"Moody's memahami PGN berencana mendanai dana akuisisi tersebut dari utang baru dan kas internal yang sampai 31 Maret 2018 lalu jumlahnya mencapai 1,19 miliar dolar AS," ujar Abhishek Tyagi, Vice President sekaligus Analis Senior Moody's dikutip dari risetnya.
Tyagi menjelaskan, meskipun utang baru untuk membeli saham Pertagas bakal melemahkan matriks keuangan PGN, namun angkanya masih aman karena lebih tinggi dari angka toleransi atas rating tersebut di kisaran 9-12 persen.
"Dalam beberapa tahun terakhir, PGN berhasil menjaga konsistensi peningkatan pendapatan meskipun terjadi penyesuaian harga gas dan tarif distribusi yang ditetapkan pemerintah. Jadi munculnya beban utang baru masih aman bagi PGN," kata Tyagi.
Arandi Ariantara, Analis Senior PT Samuel Sekuritas Indonesia juga memperkirakan PGN tidak akan kesulitan dalam mencari pendanaan eksternal sekitar Rp 11,06 triliun untuk menuntaskan pembelian mayoritas saham Pertagas.
"PGN itu nett gearing ratio-nya hanya 43 persen di 2017 belum mencapai 100 persen atau 1 kali. Ketika dia meminjam 800 juta dolar AS, itu nett gearing-nya hanya bertambah ke 91 persen atau tetap tidak sampai 1 kali. Sehingga kalau dia mau meminjam saja dari bank, itu masih kuat," jelas Arandi.

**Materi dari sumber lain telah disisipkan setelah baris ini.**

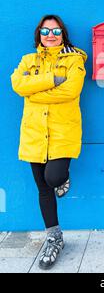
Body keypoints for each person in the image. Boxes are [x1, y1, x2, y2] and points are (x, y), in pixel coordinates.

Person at [11, 15, 87, 270]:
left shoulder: (75, 59)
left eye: (55, 31)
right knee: (43, 189)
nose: (50, 35)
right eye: (45, 31)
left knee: (53, 178)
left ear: (63, 34)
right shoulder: (28, 60)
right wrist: (51, 80)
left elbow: (71, 91)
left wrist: (34, 94)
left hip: (62, 131)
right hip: (34, 133)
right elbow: (17, 84)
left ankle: (63, 178)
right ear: (39, 35)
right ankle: (54, 237)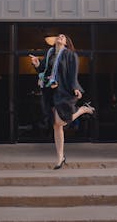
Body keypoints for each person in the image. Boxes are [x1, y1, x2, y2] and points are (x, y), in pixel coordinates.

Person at [29, 34, 95, 170]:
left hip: (63, 91)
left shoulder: (70, 55)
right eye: (59, 36)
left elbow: (73, 73)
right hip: (50, 92)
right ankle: (60, 157)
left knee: (61, 121)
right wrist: (37, 64)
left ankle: (82, 109)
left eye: (63, 37)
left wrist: (75, 87)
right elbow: (44, 70)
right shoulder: (50, 54)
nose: (60, 37)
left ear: (66, 43)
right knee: (56, 125)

Ia menambahkan, selain itu PGN juga melakukan bisnis dalam denominasi dolar Amerika Serikat. Sehingga gejolak nilai tukar rupiah terhadap dolar, tidak berpengaruh pada pembukuan PGN.
"Jadi PGN bisa pinjam dalam denominasi dolar. Mau naik turun rupiah tidak berpengaruh ke mereka," katanya.